Saved entries >>

···

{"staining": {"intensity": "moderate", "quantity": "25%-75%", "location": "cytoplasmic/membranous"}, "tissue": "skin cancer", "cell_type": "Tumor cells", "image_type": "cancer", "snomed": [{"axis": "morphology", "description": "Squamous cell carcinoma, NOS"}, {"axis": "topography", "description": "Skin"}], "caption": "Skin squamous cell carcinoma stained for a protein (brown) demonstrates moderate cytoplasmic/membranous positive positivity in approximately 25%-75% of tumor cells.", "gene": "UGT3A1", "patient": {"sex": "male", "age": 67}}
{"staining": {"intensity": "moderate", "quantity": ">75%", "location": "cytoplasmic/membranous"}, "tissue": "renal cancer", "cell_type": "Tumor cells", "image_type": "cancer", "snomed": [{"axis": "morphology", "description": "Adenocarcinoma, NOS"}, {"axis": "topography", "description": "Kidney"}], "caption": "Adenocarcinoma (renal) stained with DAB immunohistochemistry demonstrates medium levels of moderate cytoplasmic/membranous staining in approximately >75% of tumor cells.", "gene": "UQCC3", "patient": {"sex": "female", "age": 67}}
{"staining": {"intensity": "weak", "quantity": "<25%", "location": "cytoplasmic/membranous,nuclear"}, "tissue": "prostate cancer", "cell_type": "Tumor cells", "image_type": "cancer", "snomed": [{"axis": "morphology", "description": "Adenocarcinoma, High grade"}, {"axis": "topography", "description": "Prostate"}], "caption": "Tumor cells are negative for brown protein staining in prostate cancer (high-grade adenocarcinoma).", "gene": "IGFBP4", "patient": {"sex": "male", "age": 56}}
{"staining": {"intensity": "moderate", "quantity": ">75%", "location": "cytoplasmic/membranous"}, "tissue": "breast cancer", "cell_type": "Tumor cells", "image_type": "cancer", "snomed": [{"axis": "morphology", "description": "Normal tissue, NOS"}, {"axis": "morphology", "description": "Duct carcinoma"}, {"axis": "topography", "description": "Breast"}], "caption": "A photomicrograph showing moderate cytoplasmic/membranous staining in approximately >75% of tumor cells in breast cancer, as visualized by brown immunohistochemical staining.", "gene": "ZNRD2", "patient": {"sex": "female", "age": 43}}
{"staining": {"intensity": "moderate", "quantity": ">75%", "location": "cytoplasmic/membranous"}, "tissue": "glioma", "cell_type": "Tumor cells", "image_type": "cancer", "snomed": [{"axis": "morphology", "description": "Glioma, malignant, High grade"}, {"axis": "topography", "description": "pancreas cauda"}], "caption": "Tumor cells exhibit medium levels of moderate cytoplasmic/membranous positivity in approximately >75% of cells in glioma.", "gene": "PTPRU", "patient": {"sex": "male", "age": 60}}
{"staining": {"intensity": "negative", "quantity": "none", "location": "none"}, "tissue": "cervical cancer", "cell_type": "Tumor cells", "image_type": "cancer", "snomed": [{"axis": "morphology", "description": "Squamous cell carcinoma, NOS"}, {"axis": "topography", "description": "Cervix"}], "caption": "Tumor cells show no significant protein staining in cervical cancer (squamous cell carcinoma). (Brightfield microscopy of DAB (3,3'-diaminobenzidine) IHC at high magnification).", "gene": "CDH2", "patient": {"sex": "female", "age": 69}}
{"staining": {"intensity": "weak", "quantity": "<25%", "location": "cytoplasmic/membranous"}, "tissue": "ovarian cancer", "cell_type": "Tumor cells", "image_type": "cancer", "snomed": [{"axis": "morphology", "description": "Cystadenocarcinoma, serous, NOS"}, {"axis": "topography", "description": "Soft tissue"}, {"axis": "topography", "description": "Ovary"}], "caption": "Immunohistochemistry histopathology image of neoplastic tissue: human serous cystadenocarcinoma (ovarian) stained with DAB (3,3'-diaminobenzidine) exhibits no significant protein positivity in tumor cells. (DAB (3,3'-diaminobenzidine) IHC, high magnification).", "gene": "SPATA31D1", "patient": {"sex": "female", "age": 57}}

···

Exercise directions >> All lines above are to be transcribed exactly.

Output below >>
{"staining": {"intensity": "moderate", "quantity": "25%-75%", "location": "cytoplasmic/membranous"}, "tissue": "skin cancer", "cell_type": "Tumor cells", "image_type": "cancer", "snomed": [{"axis": "morphology", "description": "Squamous cell carcinoma, NOS"}, {"axis": "topography", "description": "Skin"}], "caption": "Skin squamous cell carcinoma stained for a protein (brown) demonstrates moderate cytoplasmic/membranous positive positivity in approximately 25%-75% of tumor cells.", "gene": "UGT3A1", "patient": {"sex": "male", "age": 67}}
{"staining": {"intensity": "moderate", "quantity": ">75%", "location": "cytoplasmic/membranous"}, "tissue": "renal cancer", "cell_type": "Tumor cells", "image_type": "cancer", "snomed": [{"axis": "morphology", "description": "Adenocarcinoma, NOS"}, {"axis": "topography", "description": "Kidney"}], "caption": "Adenocarcinoma (renal) stained with DAB immunohistochemistry demonstrates medium levels of moderate cytoplasmic/membranous staining in approximately >75% of tumor cells.", "gene": "UQCC3", "patient": {"sex": "female", "age": 67}}
{"staining": {"intensity": "weak", "quantity": "<25%", "location": "cytoplasmic/membranous,nuclear"}, "tissue": "prostate cancer", "cell_type": "Tumor cells", "image_type": "cancer", "snomed": [{"axis": "morphology", "description": "Adenocarcinoma, High grade"}, {"axis": "topography", "description": "Prostate"}], "caption": "Tumor cells are negative for brown protein staining in prostate cancer (high-grade adenocarcinoma).", "gene": "IGFBP4", "patient": {"sex": "male", "age": 56}}
{"staining": {"intensity": "moderate", "quantity": ">75%", "location": "cytoplasmic/membranous"}, "tissue": "breast cancer", "cell_type": "Tumor cells", "image_type": "cancer", "snomed": [{"axis": "morphology", "description": "Normal tissue, NOS"}, {"axis": "morphology", "description": "Duct carcinoma"}, {"axis": "topography", "description": "Breast"}], "caption": "A photomicrograph showing moderate cytoplasmic/membranous staining in approximately >75% of tumor cells in breast cancer, as visualized by brown immunohistochemical staining.", "gene": "ZNRD2", "patient": {"sex": "female", "age": 43}}
{"staining": {"intensity": "moderate", "quantity": ">75%", "location": "cytoplasmic/membranous"}, "tissue": "glioma", "cell_type": "Tumor cells", "image_type": "cancer", "snomed": [{"axis": "morphology", "description": "Glioma, malignant, High grade"}, {"axis": "topography", "description": "pancreas cauda"}], "caption": "Tumor cells exhibit medium levels of moderate cytoplasmic/membranous positivity in approximately >75% of cells in glioma.", "gene": "PTPRU", "patient": {"sex": "male", "age": 60}}
{"staining": {"intensity": "negative", "quantity": "none", "location": "none"}, "tissue": "cervical cancer", "cell_type": "Tumor cells", "image_type": "cancer", "snomed": [{"axis": "morphology", "description": "Squamous cell carcinoma, NOS"}, {"axis": "topography", "description": "Cervix"}], "caption": "Tumor cells show no significant protein staining in cervical cancer (squamous cell carcinoma). (Brightfield microscopy of DAB (3,3'-diaminobenzidine) IHC at high magnification).", "gene": "CDH2", "patient": {"sex": "female", "age": 69}}
{"staining": {"intensity": "weak", "quantity": "<25%", "location": "cytoplasmic/membranous"}, "tissue": "ovarian cancer", "cell_type": "Tumor cells", "image_type": "cancer", "snomed": [{"axis": "morphology", "description": "Cystadenocarcinoma, serous, NOS"}, {"axis": "topography", "description": "Soft tissue"}, {"axis": "topography", "description": "Ovary"}], "caption": "Immunohistochemistry histopathology image of neoplastic tissue: human serous cystadenocarcinoma (ovarian) stained with DAB (3,3'-diaminobenzidine) exhibits no significant protein positivity in tumor cells. (DAB (3,3'-diaminobenzidine) IHC, high magnification).", "gene": "SPATA31D1", "patient": {"sex": "female", "age": 57}}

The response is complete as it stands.